Henry “Hank” Dykstal was known for his skill on the golf course, his love of an afternoon martini, and his attachment to God, country, and family. He died on June 16, 2023, in Palm Harbor, FL, after a brief illness.
“If you ain’t Dutch, you ain’t much!” Henry used to joke. He was born on December 13, 1927, in Schiedam, the Netherlands to William and Marie (nee Kuypers), who met when William was stationed on the Dutch border near Nijmegen during World War I. William and Marie emigrated to Detroit, MI, in 1929, when Henry was two. Despite arriving at the beginning of the Depression, William landed a job at Borden Dairy in Detroit, and worked there until his retirement.
Even more than an ethnic identity, Henry valued his family’s assimilation into American society. He became an altar server and a Boy Scout, and graduated from De La Salle High School in Detroit in 1945. After graduation he enlisted in the Army, earning distinction as a WWII veteran. That was the first of his two stints in the service. Always self-sufficient, he paid his way through the University of Michigan by joining ROTC, and entered the service again as a lieutenant.
These early adult years produced two of Henry’s happiest accomplishments. In the Army, he became a paratrooper, regaling friends and family decades later with his stories about jumping out of airplanes. At Michigan, his strong tenor voice landed him a place in the Glee Club, and served as prelude to a lifetime of choir singing and amateur conducting.
At a listening party during a University of Michigan football game, Henry met the woman who would become the cornerstone of his life: Virginia Oakes, a New Jersey native, who had just moved to Ann Arbor to assume a nursing career.

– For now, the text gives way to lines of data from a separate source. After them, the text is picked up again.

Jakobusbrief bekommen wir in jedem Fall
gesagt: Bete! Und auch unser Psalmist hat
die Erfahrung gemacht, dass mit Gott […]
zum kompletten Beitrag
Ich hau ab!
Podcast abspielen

Together, first in Detroit then in Madison, WI, they raised five children, succeeded in challenging careers (Henry retired as Vice President of the Credit Union National
Association – CUNA), and traveled the world. They moved to Palm Harbor in the early 1990s, where they stayed active playing golf and biking, attending plays and concerts, and volunteering at church and in the community. Henry and Virginia were married for 67 years, until her death in 2019.

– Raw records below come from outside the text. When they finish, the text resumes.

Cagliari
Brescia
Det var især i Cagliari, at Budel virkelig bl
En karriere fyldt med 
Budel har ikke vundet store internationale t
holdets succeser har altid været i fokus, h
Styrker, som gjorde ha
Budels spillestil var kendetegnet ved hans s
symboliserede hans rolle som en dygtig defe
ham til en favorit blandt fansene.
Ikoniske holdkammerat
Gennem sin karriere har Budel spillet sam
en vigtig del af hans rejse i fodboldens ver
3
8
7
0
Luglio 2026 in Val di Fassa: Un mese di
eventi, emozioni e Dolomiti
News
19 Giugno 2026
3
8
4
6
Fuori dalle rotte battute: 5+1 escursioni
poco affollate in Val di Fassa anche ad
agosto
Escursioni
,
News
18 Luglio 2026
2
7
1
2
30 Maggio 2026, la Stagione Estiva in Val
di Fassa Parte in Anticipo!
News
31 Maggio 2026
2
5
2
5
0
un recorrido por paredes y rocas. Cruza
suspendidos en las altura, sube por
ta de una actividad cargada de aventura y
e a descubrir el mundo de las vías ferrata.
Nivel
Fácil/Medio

Henry was remarkably vigorous until the last year or so of his life, so much so that his nickname around the neighborhood was “Hammerin’ Hank.” He could beat you at racquetball well into his eighties, and none of his children ever outdueled him on the golf course. He was well-informed about current events and delivered his many opinions with authority. He made friends easily. His lively personality and what Ginny would call his joie de vivre made him eminently likeable.
Henry is survived by son, David (Ann Swatek); daughter, Laura Dykstal Rose (Steven Rose); son, Timothy (Caroline Burke); son, James (Marcy Hanna); and son, John (Amy Kamerzell); grandchildren: Joseph (Mandy Hang) and Laura Dykstal; William, Timothy, and Abigail Rose; Henry and Charles Burke Dykstal; Nicholas and Jonathan Dykstal; and Kaylee and Aidan Dykstal; and great-grandchildren: Aydrien Dykstal and Athena Simmermon. Also sensing his loss are the children of his brother, Cornelius, who preceded him in death, and cousins in the Netherlands.
A funeral mass will be said at Saint Ignatius Catholic Church, 715 E. Orange St., Tarpon Springs, FL 34689, at 11:30 a.m. on Saturday, June 24, 2023, with a luncheon reception following at Saint Mark Village, 2655 Nebraska Avenue, Palm Harbor, FL, 34684. There will be a memorial service and interment held in Madison, WI, at a later date.
Memorials can be sent to Brooker Creek Preserve, 3940 Keystone Road, Tarpon Springs, FL, 34688.